**Required work:** Find the line with "- [ ] Response time validation". Transcribe it and each later line of the data exactly, up to and including the last.

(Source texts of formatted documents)
********
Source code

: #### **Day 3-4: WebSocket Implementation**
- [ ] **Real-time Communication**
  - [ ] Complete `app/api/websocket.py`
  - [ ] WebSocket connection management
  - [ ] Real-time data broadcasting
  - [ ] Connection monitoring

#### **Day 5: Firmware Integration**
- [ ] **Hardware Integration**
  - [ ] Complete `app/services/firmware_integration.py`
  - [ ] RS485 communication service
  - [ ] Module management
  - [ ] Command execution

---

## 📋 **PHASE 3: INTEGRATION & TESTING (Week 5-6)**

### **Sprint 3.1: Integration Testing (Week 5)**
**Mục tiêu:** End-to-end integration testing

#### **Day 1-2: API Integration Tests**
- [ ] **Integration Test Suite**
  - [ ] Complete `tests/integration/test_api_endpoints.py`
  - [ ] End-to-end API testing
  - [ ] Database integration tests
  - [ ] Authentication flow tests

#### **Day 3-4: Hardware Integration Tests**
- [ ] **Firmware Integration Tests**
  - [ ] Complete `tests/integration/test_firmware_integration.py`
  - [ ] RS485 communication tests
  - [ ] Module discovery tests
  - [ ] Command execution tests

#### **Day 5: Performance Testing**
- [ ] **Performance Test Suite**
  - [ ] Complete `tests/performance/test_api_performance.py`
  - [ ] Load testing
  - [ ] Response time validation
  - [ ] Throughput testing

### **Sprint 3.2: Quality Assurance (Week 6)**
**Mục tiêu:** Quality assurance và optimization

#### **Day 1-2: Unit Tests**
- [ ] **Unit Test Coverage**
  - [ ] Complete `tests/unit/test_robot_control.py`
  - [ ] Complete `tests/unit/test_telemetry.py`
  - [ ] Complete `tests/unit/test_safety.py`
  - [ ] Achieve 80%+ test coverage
********
**Result of this exercise:**
  - [ ] Response time validation
  - [ ] Throughput testing

### **Sprint 3.2: Quality Assurance (Week 6)**
**Mục tiêu:** Quality assurance và optimization

#### **Day 1-2: Unit Tests**
- [ ] **Unit Test Coverage**
  - [ ] Complete `tests/unit/test_robot_control.py`
  - [ ] Complete `tests/unit/test_telemetry.py`
  - [ ] Complete `tests/unit/test_safety.py`
  - [ ] Achieve 80%+ test coverage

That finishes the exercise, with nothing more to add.